No. We live in a conservation area, in a mid-terrace with a small south-facing roof space with a large gable end, and the garage roof isn't strong enough. Solar isn't an option for us.

Victron vs alternatives (Solis, Luxpower, MyEnergi, GivEnergy)?

I can only speak to Victron + Fogstar, which has been great. I don't have experience with Solis, Luxpower or other inverter brands, so I can't compare directly. I chose Victron for the strong community support, depth of capability and solid Home Assistant integration. The more integrated systems (MyEnergi, GivEnergy) are designed to be simpler out of the box but cost more.

Victron's configuration has some complexity upfront, but once it's set up it's easy to manage — especially on a fixed tariff like IOG where the built-in ESS scheduled charging and DESS handle things without custom automation.

Can I keep my existing solar inverters and add a Victron battery system?

Yes — AC-coupling existing solar inverters is the simplest approach. The Victron MPPT charge controllers are designed for lower-voltage DC-coupled solar, so if your existing panels are in higher-voltage strings they may not be a good fit for the MPPT. Keeping your current solar inverters feeding into one of the consumer units works well — the ESS will see the solar production as reduced grid import.

Can I use the battery as a UPS for critical loads?

It depends on your layout. In my setup, the grid comes in at the front of the house and the inverter is in the garage (Grid > Load > Inverter), so using AC-OUT as a UPS for the house wasn't feasible. However, if your inverter is near critical loads (e.g. a server/network cabinet in the same garage), you could wire those loads off AC-OUT1. If the grid drops, the inverter keeps those loads running from the battery.

Configuration & Troubleshooting

My Cerbo GX reports "grid failure" even though the MultiPlus is connected to mains — what's wrong?
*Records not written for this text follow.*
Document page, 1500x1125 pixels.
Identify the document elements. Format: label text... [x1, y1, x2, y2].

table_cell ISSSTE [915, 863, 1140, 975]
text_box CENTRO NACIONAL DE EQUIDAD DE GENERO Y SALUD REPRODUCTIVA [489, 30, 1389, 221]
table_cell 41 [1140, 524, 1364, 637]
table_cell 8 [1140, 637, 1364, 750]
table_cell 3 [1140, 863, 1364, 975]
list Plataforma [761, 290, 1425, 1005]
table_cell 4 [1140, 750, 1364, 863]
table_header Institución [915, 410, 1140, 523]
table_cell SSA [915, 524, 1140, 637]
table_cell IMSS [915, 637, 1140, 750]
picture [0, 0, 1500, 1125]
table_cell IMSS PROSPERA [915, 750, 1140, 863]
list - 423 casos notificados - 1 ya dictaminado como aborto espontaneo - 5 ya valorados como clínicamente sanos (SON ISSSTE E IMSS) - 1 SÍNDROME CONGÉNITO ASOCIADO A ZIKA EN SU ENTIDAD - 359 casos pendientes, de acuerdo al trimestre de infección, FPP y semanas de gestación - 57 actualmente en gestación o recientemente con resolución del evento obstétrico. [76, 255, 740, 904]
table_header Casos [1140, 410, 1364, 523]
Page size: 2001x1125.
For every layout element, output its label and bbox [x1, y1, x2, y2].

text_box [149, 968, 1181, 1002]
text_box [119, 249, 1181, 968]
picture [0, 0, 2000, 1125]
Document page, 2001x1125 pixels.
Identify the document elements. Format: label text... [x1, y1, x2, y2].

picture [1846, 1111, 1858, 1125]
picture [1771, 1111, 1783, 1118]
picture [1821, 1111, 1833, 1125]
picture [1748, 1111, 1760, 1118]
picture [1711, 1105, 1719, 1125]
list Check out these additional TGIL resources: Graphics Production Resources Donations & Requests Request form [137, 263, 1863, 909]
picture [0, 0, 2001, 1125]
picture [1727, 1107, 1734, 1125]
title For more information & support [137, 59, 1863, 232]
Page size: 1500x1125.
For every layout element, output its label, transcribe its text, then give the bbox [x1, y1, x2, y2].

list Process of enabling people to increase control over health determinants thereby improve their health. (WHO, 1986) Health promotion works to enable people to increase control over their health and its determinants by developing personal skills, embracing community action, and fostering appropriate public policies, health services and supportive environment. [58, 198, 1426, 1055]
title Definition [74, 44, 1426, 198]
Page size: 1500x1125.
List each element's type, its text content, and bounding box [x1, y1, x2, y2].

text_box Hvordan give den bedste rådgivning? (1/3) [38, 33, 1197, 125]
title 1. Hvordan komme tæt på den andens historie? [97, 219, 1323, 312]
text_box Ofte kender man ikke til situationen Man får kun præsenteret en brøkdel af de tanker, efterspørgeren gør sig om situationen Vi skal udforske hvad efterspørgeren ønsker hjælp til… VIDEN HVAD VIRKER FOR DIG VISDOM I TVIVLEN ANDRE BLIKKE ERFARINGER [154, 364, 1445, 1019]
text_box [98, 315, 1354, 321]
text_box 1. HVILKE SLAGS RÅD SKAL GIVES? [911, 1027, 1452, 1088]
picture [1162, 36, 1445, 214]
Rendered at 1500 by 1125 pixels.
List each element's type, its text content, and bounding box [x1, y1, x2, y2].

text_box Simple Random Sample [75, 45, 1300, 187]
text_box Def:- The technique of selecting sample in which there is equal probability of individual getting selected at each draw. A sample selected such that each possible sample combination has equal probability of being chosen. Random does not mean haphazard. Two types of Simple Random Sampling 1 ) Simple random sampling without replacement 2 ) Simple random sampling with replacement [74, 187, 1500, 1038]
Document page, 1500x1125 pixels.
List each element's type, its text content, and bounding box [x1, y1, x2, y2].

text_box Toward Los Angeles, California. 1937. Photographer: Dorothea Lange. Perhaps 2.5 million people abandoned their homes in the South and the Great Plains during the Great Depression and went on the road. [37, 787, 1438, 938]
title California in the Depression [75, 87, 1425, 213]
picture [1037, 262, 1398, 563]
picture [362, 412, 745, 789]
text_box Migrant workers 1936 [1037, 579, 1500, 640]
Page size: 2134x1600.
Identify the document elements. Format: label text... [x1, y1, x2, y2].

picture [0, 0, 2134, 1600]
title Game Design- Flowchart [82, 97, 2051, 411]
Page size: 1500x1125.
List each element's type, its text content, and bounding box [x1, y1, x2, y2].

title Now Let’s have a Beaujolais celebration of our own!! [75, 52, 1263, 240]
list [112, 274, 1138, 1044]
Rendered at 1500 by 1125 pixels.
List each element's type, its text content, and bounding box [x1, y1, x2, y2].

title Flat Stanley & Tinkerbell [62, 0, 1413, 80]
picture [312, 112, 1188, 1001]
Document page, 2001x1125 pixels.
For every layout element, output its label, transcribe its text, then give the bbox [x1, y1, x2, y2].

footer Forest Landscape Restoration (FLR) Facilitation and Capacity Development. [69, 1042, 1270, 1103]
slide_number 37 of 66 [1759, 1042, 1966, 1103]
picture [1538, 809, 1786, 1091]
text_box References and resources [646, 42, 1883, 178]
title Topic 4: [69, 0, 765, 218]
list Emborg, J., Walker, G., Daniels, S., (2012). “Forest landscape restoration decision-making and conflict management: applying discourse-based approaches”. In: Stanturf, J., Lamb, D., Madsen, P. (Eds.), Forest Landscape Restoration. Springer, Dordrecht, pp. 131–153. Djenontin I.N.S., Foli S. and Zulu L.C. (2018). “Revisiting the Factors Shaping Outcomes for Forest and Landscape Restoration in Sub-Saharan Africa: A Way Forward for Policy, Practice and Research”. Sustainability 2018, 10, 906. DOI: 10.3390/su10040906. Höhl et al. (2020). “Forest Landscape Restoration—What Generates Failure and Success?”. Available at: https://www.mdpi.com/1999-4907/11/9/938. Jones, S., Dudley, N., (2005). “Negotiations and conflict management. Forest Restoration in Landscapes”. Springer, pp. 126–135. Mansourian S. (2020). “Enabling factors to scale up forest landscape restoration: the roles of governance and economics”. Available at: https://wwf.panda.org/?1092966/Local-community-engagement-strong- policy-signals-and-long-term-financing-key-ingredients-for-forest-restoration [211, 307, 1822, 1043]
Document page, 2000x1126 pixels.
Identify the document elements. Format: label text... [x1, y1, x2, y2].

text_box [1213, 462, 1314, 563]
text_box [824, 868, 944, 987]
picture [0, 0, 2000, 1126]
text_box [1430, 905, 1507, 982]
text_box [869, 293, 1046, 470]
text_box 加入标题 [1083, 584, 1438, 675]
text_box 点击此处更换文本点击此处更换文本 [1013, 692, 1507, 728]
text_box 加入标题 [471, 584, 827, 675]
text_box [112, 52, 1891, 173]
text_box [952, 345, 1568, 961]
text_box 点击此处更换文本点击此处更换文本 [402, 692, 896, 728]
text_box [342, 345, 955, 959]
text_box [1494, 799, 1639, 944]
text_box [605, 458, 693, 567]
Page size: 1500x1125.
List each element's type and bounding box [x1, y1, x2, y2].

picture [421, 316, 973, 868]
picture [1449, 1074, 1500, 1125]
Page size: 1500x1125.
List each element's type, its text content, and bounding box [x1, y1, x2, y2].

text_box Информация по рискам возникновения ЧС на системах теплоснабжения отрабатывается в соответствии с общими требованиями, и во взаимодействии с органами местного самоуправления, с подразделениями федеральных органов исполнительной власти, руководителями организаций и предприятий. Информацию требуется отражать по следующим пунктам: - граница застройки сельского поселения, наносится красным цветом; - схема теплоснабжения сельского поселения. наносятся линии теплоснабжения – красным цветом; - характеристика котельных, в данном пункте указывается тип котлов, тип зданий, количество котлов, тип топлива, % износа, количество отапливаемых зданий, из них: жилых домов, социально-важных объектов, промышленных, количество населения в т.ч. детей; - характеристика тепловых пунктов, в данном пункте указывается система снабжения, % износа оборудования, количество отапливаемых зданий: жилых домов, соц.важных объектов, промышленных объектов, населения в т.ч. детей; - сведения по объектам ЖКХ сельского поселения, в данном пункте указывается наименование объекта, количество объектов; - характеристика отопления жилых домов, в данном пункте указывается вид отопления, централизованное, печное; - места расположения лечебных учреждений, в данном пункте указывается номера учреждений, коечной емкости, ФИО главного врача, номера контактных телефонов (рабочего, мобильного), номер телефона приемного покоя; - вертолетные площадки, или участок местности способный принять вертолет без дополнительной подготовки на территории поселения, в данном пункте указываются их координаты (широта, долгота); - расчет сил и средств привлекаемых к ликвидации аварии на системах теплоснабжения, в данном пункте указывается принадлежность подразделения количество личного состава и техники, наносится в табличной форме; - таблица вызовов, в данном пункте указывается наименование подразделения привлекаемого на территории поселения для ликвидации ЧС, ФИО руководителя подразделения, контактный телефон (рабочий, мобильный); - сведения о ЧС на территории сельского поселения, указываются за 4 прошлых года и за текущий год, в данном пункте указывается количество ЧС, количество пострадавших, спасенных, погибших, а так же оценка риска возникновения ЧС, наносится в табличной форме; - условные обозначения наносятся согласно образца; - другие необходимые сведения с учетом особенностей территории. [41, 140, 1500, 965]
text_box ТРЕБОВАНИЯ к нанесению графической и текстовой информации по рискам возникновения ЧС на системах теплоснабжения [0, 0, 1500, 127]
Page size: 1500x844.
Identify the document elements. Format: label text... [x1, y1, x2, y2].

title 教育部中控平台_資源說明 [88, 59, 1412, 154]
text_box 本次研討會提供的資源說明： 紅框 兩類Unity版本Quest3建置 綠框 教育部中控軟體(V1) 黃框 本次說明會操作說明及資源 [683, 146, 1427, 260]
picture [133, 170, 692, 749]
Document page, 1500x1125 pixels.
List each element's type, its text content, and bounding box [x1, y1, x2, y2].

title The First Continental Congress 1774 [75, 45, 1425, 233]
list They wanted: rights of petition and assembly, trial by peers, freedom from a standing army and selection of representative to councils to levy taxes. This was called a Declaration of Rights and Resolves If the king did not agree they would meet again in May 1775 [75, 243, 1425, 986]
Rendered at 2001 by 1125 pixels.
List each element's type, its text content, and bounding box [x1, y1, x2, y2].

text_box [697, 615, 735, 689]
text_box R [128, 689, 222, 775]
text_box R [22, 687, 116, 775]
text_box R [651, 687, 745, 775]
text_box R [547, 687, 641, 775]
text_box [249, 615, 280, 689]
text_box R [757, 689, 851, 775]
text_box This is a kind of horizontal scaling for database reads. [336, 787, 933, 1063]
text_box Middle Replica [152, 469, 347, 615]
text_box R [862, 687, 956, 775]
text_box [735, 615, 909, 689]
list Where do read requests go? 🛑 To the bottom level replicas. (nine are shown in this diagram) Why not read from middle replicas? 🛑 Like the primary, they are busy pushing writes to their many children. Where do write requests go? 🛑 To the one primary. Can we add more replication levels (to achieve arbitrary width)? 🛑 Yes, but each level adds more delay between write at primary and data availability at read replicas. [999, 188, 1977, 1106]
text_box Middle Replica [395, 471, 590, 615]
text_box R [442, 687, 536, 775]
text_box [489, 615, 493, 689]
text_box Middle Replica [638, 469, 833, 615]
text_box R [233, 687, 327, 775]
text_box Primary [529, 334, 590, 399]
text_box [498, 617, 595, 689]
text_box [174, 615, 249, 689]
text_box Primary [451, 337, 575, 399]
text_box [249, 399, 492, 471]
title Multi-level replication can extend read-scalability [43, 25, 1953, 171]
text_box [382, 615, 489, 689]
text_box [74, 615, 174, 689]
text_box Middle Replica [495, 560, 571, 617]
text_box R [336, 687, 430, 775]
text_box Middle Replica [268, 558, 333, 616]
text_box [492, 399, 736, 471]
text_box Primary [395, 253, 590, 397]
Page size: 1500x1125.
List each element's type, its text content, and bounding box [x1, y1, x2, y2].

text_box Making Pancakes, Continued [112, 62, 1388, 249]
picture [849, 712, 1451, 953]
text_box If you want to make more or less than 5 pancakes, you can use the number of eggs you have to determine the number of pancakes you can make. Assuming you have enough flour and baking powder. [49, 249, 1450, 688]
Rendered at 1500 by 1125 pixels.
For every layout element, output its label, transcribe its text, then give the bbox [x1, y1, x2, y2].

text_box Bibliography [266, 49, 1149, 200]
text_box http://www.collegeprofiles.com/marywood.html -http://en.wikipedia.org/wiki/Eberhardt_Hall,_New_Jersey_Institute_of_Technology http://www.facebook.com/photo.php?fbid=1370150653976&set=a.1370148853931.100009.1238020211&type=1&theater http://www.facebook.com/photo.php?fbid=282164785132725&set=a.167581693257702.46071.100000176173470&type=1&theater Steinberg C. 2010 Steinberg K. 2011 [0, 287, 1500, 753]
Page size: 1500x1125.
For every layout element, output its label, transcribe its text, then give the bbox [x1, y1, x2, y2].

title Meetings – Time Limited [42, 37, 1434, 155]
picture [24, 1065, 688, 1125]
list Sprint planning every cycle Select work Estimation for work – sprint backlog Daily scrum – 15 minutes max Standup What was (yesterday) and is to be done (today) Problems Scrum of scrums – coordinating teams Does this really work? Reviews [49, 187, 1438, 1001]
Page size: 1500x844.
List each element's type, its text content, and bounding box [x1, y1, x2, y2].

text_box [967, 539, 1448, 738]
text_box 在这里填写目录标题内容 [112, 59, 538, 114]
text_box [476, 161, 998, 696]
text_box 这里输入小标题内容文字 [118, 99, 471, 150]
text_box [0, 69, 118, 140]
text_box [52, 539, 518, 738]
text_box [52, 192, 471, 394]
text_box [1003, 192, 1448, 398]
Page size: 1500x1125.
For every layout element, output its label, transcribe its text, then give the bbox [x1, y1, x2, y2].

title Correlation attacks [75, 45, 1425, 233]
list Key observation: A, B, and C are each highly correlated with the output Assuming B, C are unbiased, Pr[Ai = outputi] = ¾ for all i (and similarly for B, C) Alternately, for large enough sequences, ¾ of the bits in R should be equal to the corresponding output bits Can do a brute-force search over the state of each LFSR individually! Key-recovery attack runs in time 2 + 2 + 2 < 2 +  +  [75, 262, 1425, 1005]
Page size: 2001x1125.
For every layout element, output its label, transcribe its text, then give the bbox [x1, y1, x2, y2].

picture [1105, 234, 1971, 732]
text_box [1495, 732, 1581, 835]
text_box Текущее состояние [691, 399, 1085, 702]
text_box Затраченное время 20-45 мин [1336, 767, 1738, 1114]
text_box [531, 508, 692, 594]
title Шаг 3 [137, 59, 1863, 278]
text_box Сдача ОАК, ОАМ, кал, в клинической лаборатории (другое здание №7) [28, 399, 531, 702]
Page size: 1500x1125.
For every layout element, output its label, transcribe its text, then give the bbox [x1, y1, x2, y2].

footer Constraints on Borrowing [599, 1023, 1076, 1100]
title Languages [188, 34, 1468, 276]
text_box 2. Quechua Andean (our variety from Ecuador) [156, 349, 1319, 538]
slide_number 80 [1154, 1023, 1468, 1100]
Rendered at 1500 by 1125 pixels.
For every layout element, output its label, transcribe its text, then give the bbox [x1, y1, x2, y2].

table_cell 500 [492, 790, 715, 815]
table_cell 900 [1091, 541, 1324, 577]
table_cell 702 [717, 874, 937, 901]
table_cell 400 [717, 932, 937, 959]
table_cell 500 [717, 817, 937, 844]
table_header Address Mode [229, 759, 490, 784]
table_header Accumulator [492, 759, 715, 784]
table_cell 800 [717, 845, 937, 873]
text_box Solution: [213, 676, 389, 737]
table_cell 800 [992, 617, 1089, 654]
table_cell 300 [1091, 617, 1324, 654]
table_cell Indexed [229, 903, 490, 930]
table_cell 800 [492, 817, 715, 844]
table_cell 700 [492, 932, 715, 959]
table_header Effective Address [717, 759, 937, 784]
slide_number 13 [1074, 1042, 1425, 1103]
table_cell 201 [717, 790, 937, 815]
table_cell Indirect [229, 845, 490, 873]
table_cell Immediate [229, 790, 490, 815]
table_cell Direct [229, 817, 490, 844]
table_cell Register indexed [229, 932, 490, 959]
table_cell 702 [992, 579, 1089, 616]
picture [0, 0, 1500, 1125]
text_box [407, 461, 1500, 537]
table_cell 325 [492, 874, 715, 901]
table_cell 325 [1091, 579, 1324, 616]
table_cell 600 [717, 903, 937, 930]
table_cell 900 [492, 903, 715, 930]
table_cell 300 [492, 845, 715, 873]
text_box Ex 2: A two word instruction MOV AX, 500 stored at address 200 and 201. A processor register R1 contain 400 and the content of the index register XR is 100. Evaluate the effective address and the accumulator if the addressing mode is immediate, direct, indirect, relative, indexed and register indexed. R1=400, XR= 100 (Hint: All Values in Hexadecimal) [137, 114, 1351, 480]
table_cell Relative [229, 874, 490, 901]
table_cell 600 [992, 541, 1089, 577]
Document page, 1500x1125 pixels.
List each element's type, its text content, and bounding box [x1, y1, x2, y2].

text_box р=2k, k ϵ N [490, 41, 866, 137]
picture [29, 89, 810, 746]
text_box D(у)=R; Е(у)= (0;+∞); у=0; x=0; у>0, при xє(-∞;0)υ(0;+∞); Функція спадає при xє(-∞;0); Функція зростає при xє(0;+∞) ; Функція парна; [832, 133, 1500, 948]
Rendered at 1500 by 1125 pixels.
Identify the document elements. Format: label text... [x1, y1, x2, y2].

If the ESS Assistant shows mains frequency, voltage and current, the MP-II can see the grid — it's likely rejecting it rather than not seeing it. Common causes:

  • Grid code: Check it's set to UK G99 in VEConfigure. Wrong country code = wrong frequency/voltage tolerances.
  • Firmware: Make sure both the MP-II and Cerbo GX are on the latest firmware. Older versions have had bugs causing grid rejection.
  • Grid metering: Check whether the ESS grid metering setting matches your setup — "External meter" if you have an ET112/CT sensor, "Inverter/Charger" if you don't.
  • LOM (Loss of Mains) detection: This anti-islanding feature can falsely trip if cable impedance between the grid and MP-II is high (long or thin cables). For UK it should be on Type B. There's a "Weak AC input" option in VEConfigure that can help.

The Victron Community forums are the best place for troubleshooting specific configuration issues — there are people who have seen and solved pretty much everything.